__What you are asked to do__:
Show every line in the records below that contains the word "dudas".

(Stored data entries)

====================

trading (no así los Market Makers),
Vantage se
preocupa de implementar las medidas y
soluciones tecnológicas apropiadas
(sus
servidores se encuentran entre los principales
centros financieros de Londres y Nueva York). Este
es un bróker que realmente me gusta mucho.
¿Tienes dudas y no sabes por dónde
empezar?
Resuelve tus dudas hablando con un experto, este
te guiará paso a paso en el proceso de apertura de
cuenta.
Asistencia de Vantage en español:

====================

__Problem solution__:
¿Tienes dudas y no sabes por dónde
Resuelve tus dudas hablando con un experto, este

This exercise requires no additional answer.